Им повезло с участковым педиатром из районной детской поликлиники. Александра Ивановна, так звали врача, пока двойняшкам не исполнился месяц, приходила каждый день. Но и ее, терпеливую, привыкшую к панике молодых родителей, Колесовы своими страхами вывели-таки из терпения. Однажды Костя поздней ночью срочно вызвал врача, потому что Вера, вовремя не постирав белье, забила тревогу: оранжево-желтые, с легким кислым запахом какашки детей на пеленках позеленели.
— Константин Владимирович, — попеняла педиатр, — ведь вы специалист, почитайте литературу. То, что кал детей, находящихся на грудном вскармливании, имеет гомогенный характер и на воздухе зеленеет, — совершенно нормальное явление. Неизмененный билирубин, который находится в кале, окисляется, превращается в биливердин, а он, не обессудьте, зеленого цвета.

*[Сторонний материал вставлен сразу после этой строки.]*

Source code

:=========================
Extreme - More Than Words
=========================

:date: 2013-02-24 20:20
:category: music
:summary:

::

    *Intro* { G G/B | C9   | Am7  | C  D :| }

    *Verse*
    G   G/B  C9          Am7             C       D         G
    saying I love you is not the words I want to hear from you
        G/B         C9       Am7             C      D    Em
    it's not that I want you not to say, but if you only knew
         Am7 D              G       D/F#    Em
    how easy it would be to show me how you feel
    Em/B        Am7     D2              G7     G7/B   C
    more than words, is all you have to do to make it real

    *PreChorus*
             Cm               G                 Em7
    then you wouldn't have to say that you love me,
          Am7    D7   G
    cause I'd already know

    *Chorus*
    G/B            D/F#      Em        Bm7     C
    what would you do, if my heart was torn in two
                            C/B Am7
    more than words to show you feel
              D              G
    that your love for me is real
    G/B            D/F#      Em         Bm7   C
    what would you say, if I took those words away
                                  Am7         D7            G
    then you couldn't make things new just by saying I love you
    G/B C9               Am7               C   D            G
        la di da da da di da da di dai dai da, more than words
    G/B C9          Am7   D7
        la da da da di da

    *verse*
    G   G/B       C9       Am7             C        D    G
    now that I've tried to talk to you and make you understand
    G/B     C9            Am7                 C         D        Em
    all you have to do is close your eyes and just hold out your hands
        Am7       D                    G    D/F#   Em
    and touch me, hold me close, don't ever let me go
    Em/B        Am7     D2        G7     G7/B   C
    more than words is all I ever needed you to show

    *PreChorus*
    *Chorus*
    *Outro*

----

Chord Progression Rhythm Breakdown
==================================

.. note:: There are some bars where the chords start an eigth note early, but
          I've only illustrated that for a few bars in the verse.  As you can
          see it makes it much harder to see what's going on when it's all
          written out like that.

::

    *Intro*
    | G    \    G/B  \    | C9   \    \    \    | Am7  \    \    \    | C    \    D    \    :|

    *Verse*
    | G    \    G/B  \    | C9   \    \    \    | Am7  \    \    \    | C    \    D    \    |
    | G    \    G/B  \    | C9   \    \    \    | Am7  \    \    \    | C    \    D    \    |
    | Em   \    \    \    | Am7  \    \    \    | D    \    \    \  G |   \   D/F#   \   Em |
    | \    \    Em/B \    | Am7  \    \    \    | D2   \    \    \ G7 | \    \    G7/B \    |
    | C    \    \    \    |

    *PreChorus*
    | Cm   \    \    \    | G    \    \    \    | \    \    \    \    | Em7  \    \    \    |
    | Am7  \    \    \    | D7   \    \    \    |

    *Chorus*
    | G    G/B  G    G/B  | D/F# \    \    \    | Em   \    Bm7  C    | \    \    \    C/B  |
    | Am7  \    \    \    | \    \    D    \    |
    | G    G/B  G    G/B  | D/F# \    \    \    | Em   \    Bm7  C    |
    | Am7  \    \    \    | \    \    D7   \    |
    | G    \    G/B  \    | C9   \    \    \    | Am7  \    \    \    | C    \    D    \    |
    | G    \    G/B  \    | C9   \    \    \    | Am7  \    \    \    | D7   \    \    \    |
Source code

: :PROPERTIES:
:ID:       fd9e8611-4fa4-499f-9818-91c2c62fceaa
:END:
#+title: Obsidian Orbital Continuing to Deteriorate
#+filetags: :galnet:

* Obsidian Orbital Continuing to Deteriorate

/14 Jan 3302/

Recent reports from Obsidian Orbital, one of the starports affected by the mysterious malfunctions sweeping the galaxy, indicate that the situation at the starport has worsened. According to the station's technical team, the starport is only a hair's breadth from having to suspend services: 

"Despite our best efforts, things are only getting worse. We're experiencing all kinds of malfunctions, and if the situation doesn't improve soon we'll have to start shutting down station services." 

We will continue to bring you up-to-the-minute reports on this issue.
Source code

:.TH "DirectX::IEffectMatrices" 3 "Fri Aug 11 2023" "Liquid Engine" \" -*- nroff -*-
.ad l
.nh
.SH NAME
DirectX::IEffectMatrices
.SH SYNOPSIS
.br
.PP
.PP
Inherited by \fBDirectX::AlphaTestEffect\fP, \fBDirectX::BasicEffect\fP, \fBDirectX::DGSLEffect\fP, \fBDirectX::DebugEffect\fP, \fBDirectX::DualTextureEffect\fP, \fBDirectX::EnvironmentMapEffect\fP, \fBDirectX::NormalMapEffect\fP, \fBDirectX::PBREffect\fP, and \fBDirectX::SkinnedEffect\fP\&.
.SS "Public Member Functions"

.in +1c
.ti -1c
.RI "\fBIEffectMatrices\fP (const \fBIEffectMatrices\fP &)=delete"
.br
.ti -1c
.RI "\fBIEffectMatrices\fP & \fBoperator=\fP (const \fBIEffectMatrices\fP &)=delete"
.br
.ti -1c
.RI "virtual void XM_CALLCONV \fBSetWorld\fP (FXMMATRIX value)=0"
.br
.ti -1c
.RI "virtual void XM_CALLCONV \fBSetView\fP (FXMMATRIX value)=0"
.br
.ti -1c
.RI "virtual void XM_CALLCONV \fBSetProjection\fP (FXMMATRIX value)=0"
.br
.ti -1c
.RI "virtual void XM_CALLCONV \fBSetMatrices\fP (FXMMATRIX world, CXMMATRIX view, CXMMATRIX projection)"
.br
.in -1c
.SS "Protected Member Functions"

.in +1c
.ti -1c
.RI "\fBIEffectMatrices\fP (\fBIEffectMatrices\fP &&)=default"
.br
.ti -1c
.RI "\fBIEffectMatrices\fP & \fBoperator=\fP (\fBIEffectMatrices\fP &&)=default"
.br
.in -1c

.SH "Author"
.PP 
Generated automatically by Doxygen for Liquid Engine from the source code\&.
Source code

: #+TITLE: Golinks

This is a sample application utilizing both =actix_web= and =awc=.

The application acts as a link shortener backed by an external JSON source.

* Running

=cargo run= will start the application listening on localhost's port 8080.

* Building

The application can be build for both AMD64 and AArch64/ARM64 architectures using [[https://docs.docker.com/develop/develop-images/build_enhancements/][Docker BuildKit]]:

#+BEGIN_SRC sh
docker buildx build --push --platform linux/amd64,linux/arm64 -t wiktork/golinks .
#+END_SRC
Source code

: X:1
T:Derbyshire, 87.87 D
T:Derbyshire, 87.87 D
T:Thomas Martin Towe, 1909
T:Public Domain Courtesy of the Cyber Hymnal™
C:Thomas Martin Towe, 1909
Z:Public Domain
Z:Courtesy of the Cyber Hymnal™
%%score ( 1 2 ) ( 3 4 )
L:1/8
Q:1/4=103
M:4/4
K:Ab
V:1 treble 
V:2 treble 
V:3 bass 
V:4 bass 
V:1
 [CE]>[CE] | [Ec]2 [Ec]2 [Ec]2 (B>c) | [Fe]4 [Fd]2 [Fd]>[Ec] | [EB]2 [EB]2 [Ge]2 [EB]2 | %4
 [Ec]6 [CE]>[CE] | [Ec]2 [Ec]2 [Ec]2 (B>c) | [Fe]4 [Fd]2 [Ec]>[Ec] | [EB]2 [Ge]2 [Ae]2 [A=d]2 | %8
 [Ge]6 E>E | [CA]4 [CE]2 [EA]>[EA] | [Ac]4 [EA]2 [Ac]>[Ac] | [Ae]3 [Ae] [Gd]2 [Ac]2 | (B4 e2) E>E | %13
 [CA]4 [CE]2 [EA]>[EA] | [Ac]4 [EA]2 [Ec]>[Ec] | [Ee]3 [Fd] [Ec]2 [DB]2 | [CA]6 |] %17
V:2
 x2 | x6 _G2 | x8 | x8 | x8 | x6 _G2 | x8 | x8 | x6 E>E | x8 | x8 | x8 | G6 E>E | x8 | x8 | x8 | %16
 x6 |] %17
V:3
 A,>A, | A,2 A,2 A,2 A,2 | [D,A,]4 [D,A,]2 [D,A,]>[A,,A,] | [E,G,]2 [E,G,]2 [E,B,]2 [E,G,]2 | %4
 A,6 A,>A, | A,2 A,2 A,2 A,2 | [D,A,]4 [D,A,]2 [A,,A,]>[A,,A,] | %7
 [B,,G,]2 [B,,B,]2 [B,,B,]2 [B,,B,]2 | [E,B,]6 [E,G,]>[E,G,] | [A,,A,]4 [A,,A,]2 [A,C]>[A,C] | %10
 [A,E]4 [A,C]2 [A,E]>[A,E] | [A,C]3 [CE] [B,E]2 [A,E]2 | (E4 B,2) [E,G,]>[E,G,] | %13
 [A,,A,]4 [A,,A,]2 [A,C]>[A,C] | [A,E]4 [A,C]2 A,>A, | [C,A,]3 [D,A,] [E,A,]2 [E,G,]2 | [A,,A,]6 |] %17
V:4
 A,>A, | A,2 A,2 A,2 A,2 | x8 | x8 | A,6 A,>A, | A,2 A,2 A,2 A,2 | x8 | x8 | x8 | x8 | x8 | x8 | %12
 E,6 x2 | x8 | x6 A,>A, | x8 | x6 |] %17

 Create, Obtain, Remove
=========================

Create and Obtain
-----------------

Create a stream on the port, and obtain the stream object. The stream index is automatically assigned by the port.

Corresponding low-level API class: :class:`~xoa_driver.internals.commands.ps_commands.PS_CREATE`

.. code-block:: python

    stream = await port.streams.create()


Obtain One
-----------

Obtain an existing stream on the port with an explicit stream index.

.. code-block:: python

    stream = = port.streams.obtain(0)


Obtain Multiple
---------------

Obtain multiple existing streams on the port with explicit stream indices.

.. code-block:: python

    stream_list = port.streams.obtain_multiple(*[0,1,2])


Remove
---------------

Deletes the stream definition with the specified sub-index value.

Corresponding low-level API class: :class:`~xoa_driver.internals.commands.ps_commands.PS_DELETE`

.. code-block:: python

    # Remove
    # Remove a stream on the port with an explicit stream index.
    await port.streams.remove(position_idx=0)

Костя накупил специальной литературы по педиатрии. Вере заглядывать в нее он запретил — он сам, начитавшись, находил у своих детей признаки множества заболеваний. Поэтому Александра Ивановна по-прежнему была у них частым гостем, но теперь ей еще приходилось опровергать Костины диагнозы. Вера худела, но медленно, и все еще оставалась похожей, по словам Татьяны, на богиню плодородия. Веру мало заботила фигура, она не знала, где находится косметичка, носила по очереди те же два платья, что и во время беременности, закручивала волосы на затылке в примитивную улитку и делала “пионерский” маникюр-педикюр за две минуты. Но природная грация и оттренированные с детства манеры вставать, садиться, держать ровной спину, поворачивать голову, поднимать руки плавно и не болтать ими, как веревками, шагать изящно, а не переваливаться из стороны в сторону, сохранять спокойное, доброжелательное выражение лица — все это при полном небрежении к себе не позволило ей стать распустехой, в какую часто и невольно превращаются женщины после родов. У Веры не было свободной минуты, а если такая выдавалась — присела на диван, на кресло у телефона, — она засыпала мгновенно. Вера часто думала: еще поколение назад не было ни памперсов, ни автоматических стиральных машин, ни других удобных приспособлений — как женщины управлялись? Какое там книжку почитать, кино посмотреть, музыку послушать, знаниями блеснуть — мечтаешь только до подушки добраться. А еще какой-нибудь умник, вроде Вейнингера, будет обвинять женщин — в шахматы плохо играют, теорем и теорий не изобрели, картин гениальных не написали и романов не сочинили. Да любой мужчина на подобной монотонной работе превратится в ископаемое через две недели, а скорее всего, сопьется. На Костю после выходных, а ведь она старается занять его самым “интеллектуальным” трудом — погулять с детьми, отутюжить бельишко, еду приготовить, — смотреть тяжко.